#### Selected passage

Middle schooler Arden Pala is helping people in need in San Diego and around the world
Arden Pala, Sports4Kids

Arden Pala, Sports4Kids

Arden Pala has spent countless hours volunteering, founded his own nonprofit, and wrote three children’s books that benefit various charities. He has also spearheaded efforts to fill “bags of hope” for the homeless here in San Diego and for children affected by the devastating 7.8 magnitude earthquake that struck Turkey earlier this year—and he’s only 14. 

It all started when Arden was just eight-years-old. His philanthropic spirit was sparked when his parents introduced him to volunteering, serving meals at Interfaith Community Services. The stories he heard from the people he served made an impact on the youngster, and when combined with the support he got from his family, inspired him to do more. He began reading to kids at a school in Barrio Logan and then found another way to help. 

“After I read to some of the students, the principal was walking me and my mom out, and he mentioned that the school didn’t really have an athletics program. He said he was open to anybody who wanted to jump in and help with the kids after school and I thought that was a great opportunity for me to help the community,” he says.

That conversation paved the way for then 11-year-old Arden to launch his nonprofit, Sports4Kids which provides opportunities for youth from low-income families to play sports and beef up their social skills. Arden’s nonprofit also works with other local organizations to host community events and get kids involved in volunteering.

########
#### Provided data

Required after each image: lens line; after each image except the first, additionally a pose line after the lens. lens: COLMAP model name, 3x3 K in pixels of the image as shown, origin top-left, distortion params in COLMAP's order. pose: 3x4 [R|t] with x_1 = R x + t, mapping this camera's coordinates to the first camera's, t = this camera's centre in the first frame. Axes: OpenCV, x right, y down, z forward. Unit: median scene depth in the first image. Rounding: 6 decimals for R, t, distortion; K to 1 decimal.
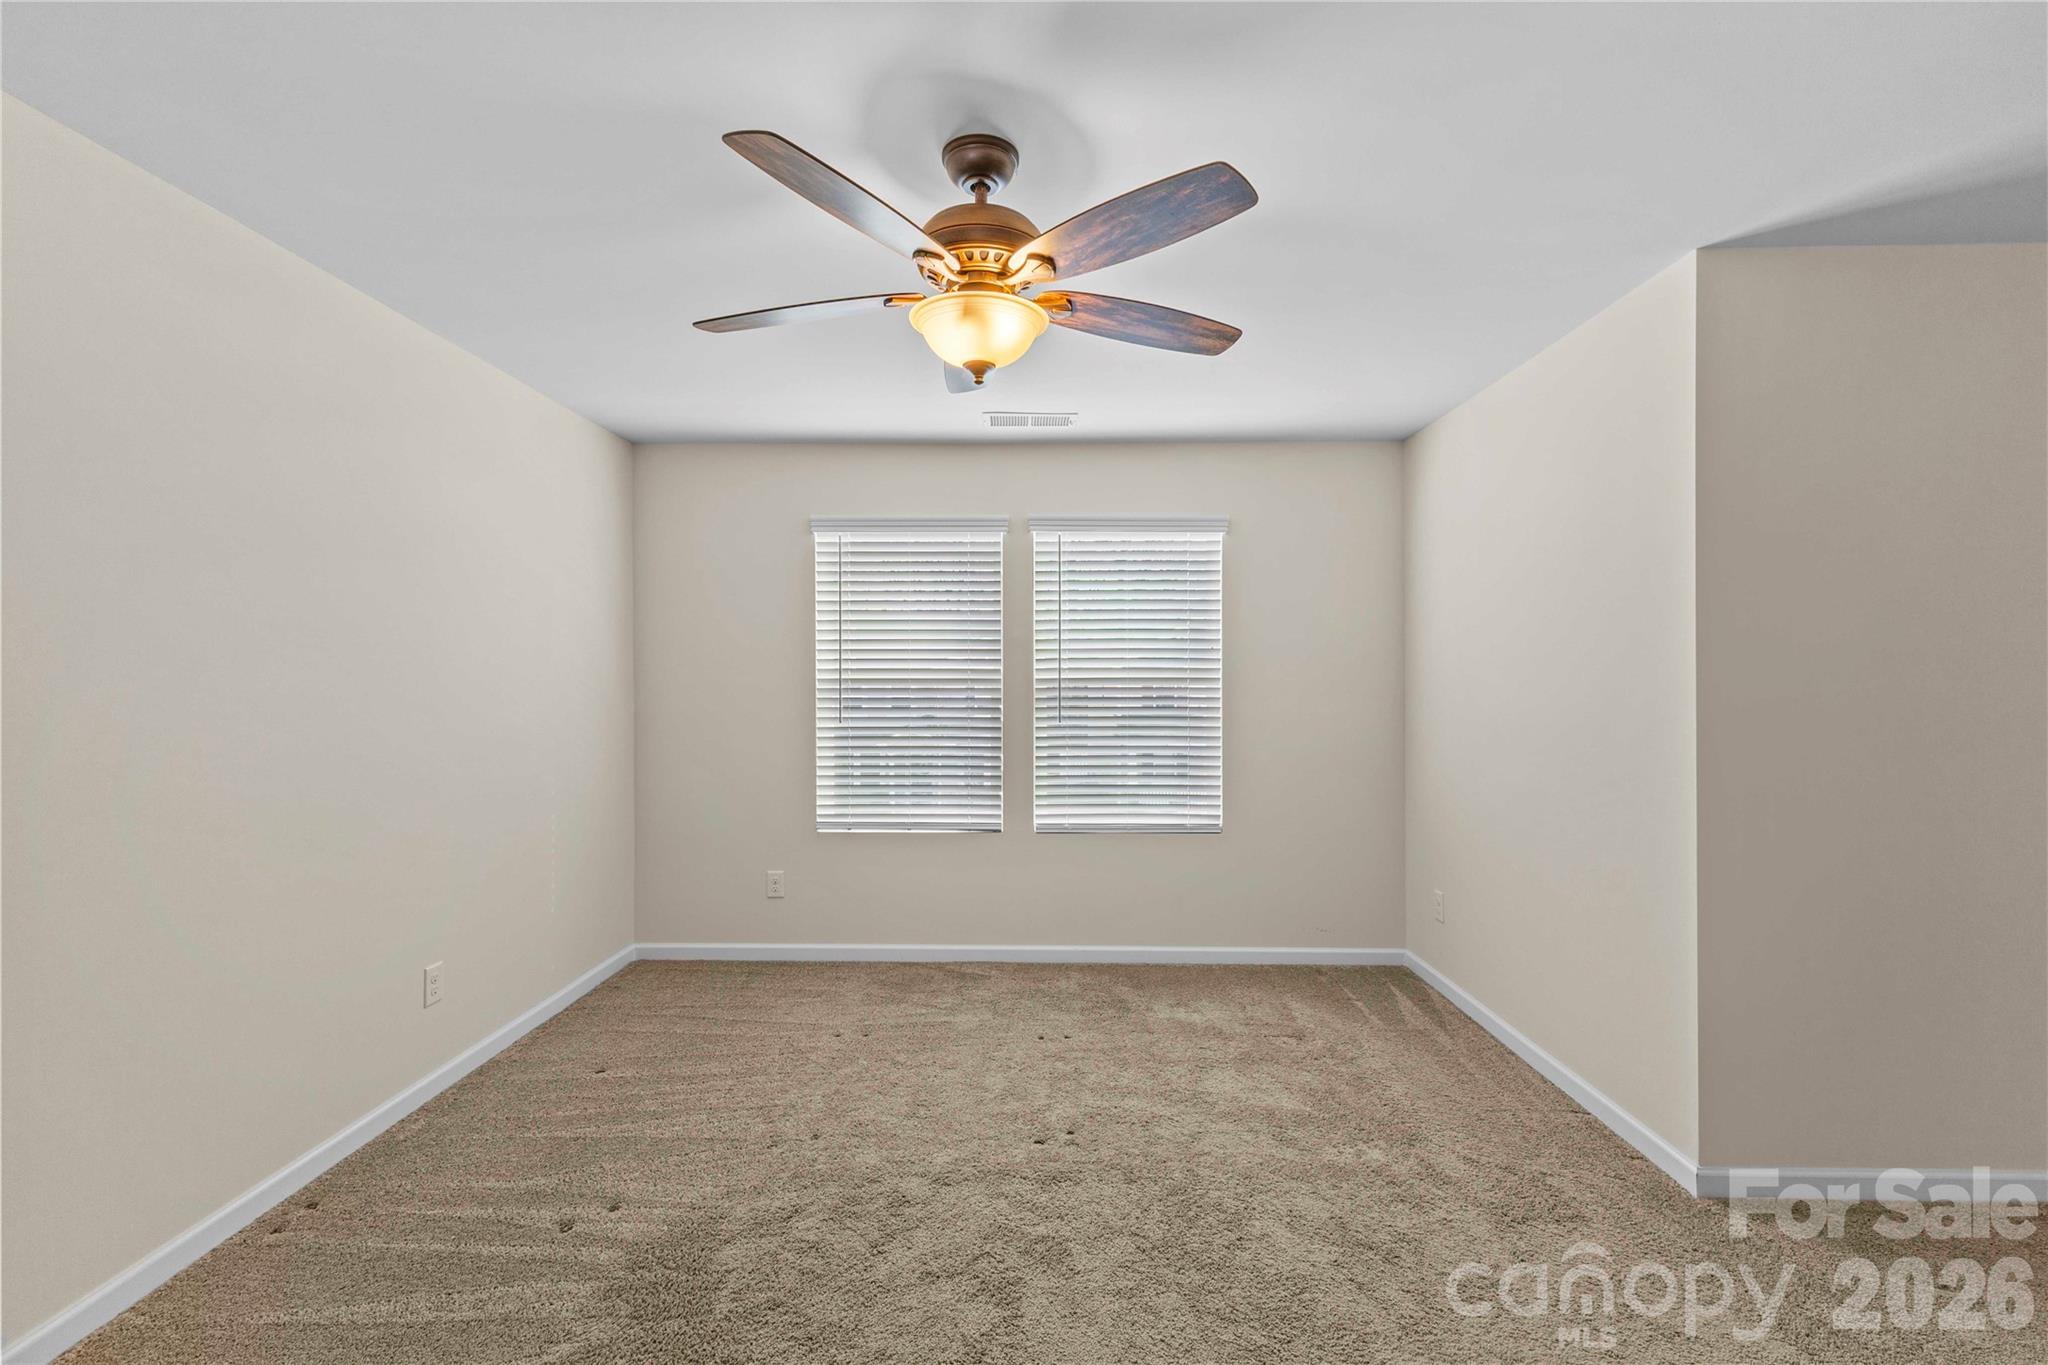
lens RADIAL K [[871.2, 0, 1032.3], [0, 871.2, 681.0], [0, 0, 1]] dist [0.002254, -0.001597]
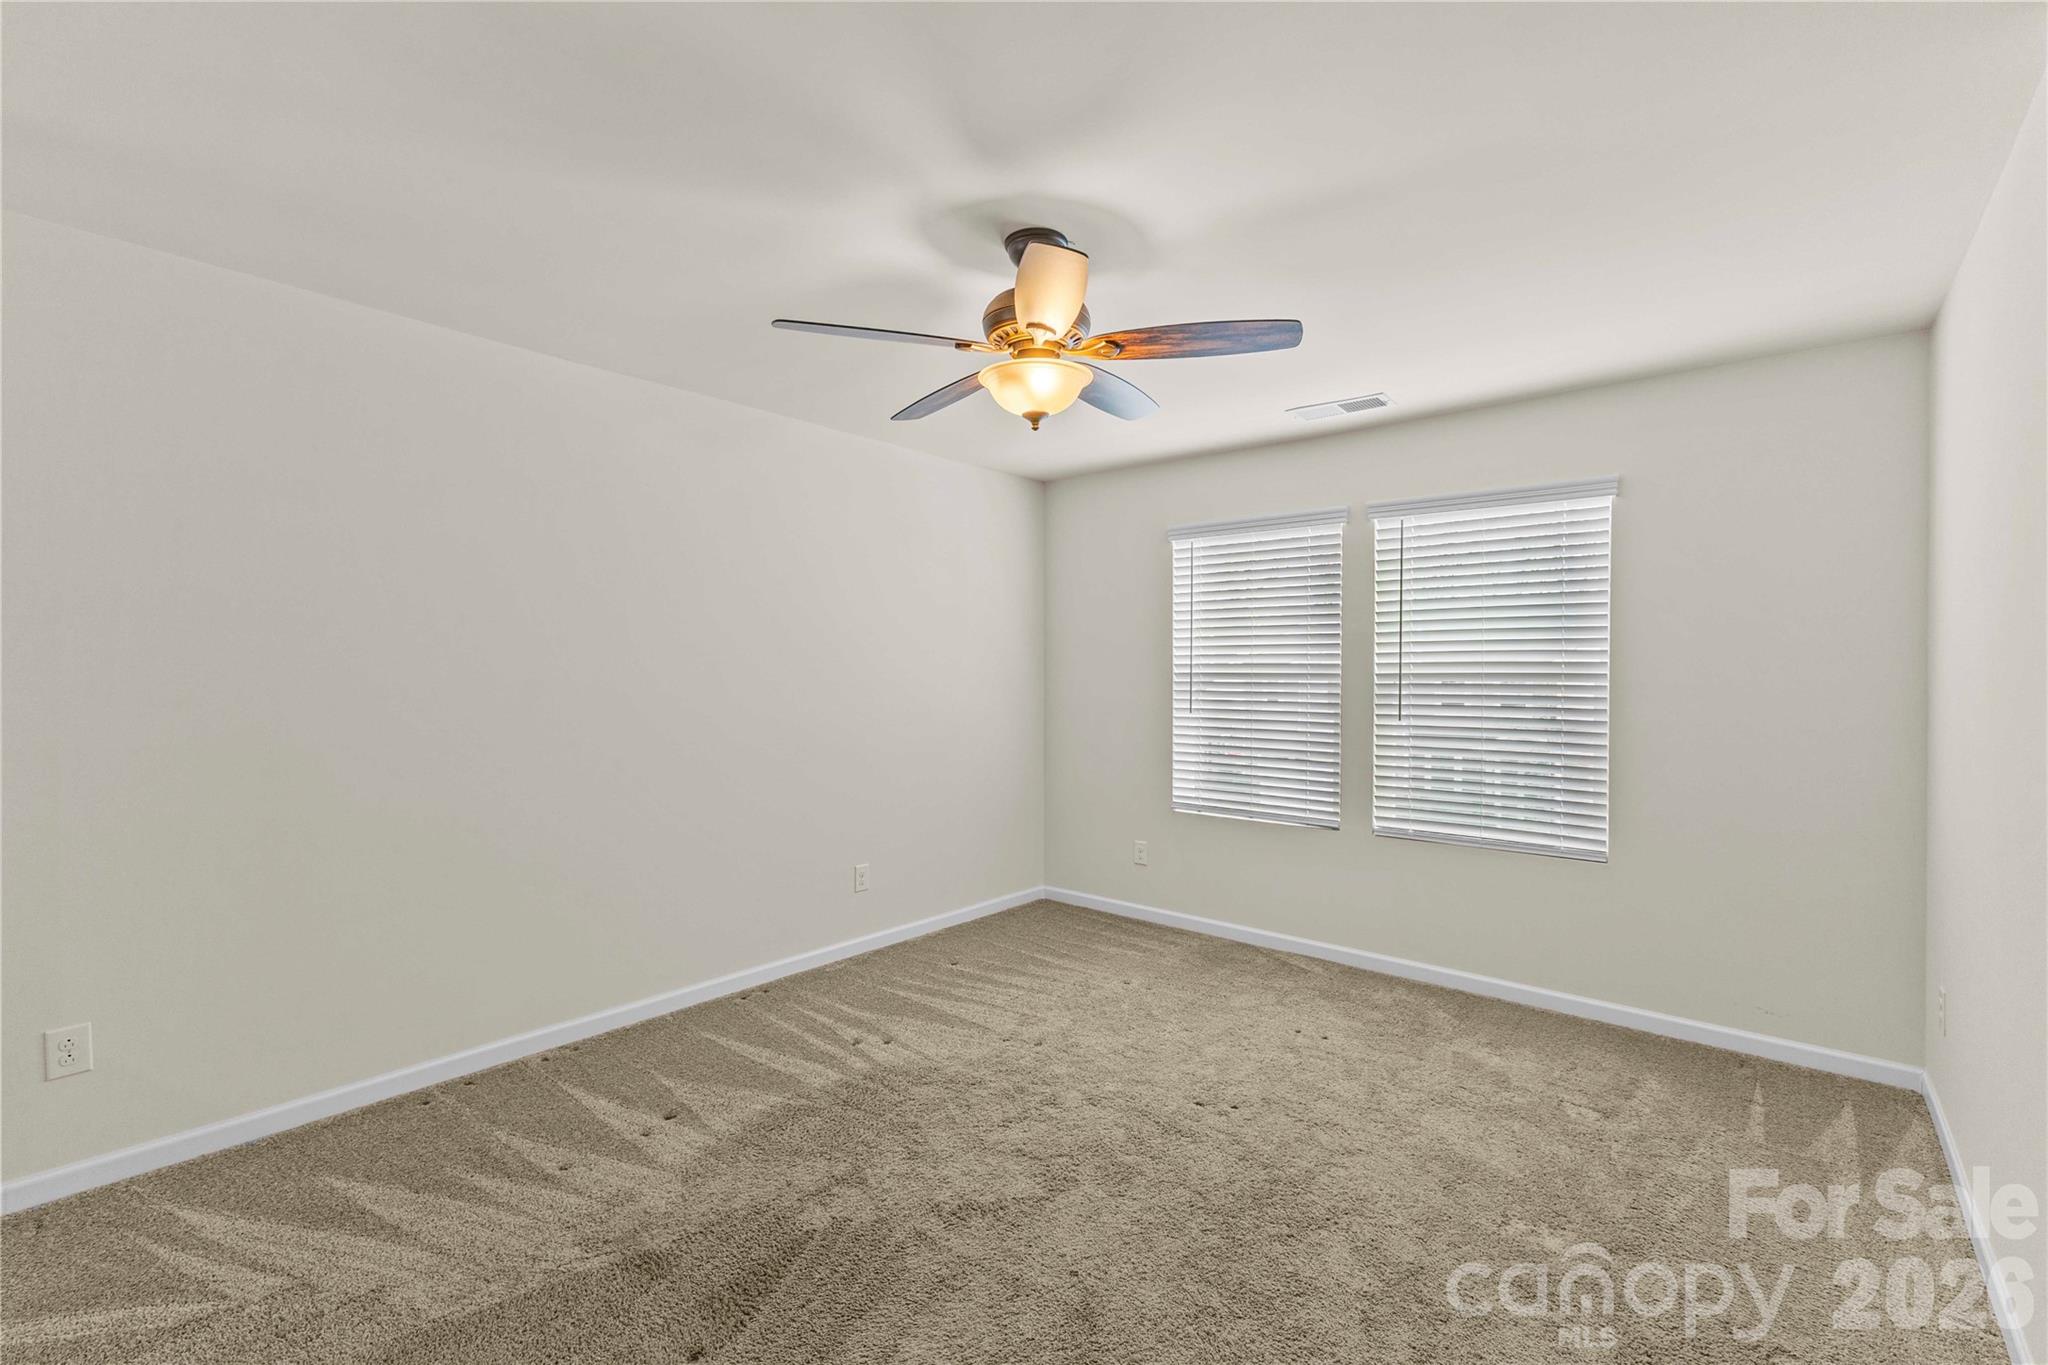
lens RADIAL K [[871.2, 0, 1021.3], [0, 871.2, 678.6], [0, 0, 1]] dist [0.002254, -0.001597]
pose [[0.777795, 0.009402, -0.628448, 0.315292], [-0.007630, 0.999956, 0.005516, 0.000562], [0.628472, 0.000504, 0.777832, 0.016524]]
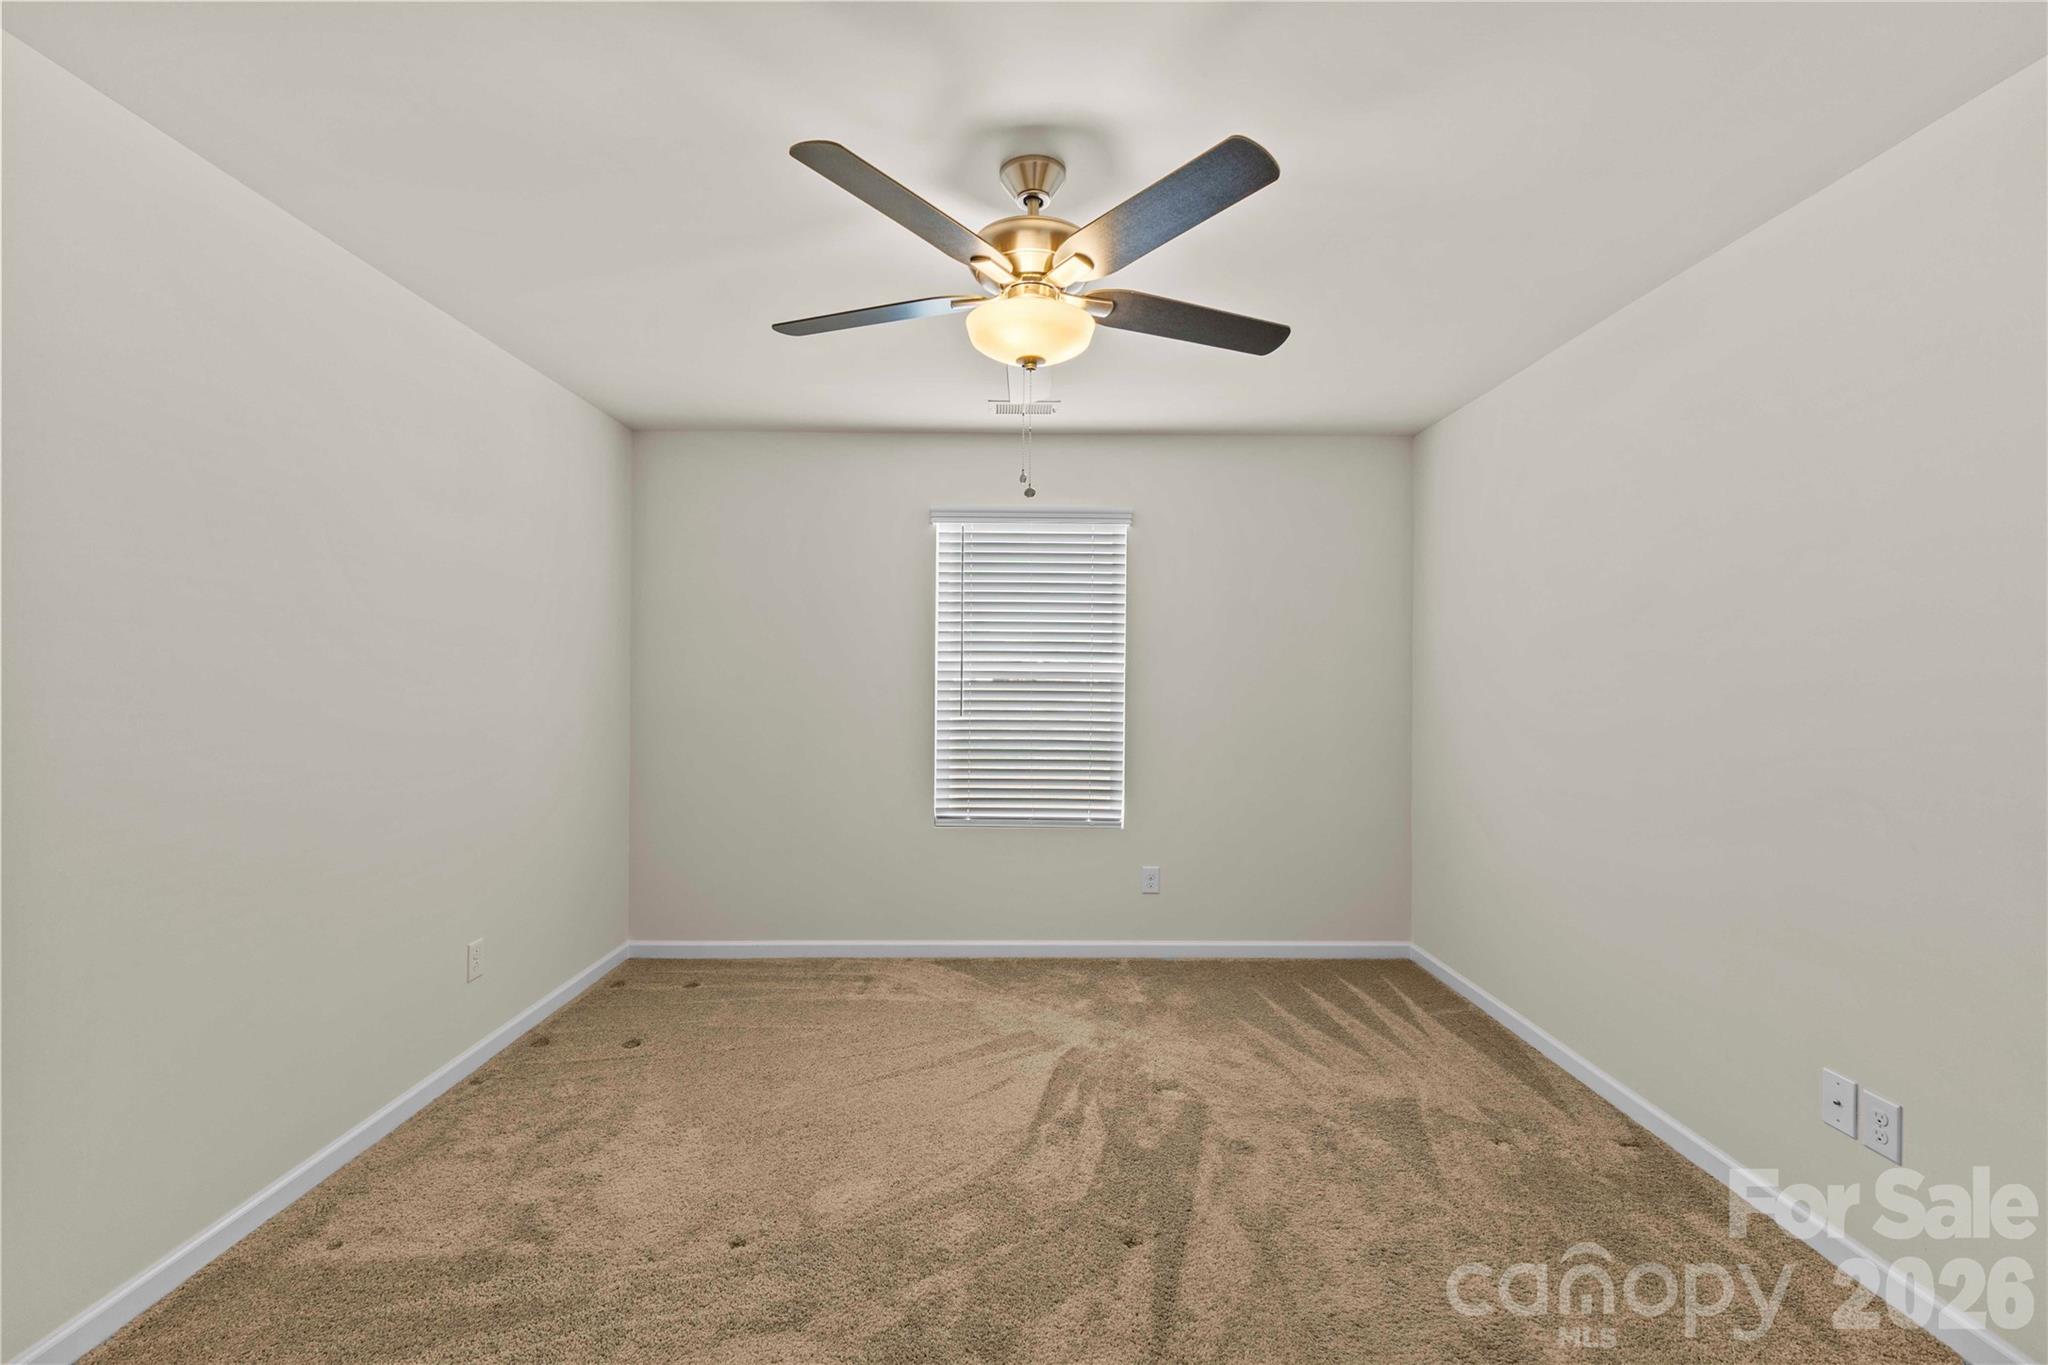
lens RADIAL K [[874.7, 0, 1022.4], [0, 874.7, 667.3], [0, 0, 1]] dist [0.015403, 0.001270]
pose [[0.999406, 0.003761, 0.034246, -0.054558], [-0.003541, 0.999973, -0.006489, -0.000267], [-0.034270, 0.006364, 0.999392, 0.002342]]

########
#### Provided data

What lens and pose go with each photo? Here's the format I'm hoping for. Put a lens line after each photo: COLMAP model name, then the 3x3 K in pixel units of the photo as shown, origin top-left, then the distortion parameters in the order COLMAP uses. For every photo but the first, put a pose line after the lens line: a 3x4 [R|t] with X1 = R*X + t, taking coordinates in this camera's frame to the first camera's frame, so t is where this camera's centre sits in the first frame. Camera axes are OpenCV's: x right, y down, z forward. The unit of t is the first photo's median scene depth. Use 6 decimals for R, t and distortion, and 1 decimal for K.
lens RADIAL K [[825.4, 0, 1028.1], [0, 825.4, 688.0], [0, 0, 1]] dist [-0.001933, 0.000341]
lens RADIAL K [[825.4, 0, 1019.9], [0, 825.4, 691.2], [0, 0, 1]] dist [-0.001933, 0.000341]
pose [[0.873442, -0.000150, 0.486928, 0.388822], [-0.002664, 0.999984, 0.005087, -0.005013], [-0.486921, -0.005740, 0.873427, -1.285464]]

########

# Exercise requirements:
**a)** Answer these questions from the profile of Arden Pala:
(i) Where did Arden's parents first introduce him to volunteering, and what did he do there?
(ii) How old was Arden when he launched Sports4Kids?
(iii) What magnitude was the earthquake in Turkey mentioned in the profile?
**b)** Carry the profile of Arden Pala forward from its final paragraph with a few more paragraphs.

# Answers to the exercises:
**a)**
(i) At Interfaith Community Services, serving meals.
(ii) He was 11.
(iii) 7.8.

**b)**
“It started with just me coming after school Wednesdays and coaching four or five different kids,” he says. “But it grew to something bigger, and we moved to different schools and now we coach over 120 kids every single week.” 

Sports4Kids has garnered the attention of some nonprofit bigwigs around town and counts Lucky Duck Foundation CEO Drew Moser, Interfaith Community Services CEO Greg Anglea, and Michael Brunker, former executive director of the Jackie Robinson Family YMCA, as advisors. It also has three coaches, volunteers from area high schools who act as assistant coaches, and Arden’s mom, Zeynep Ilgaz, who helps identify grant opportunities. 

The boy wonder of San Diego philanthropy has no plans of slowing down any time soon. All while keeping up with school and his hobbies, basketball, guitar, and ukulele, he plans to expand Sports4Kids to a new elementary school and is exploring the possibility of hosting a back-to-school event to assemble “bags of hope” with school supplies for needy kids.

“I’ve grown accustomed to giving back and after I volunteer, I get this good feeling inside and that good feeling motivates me to do more,” says Arden.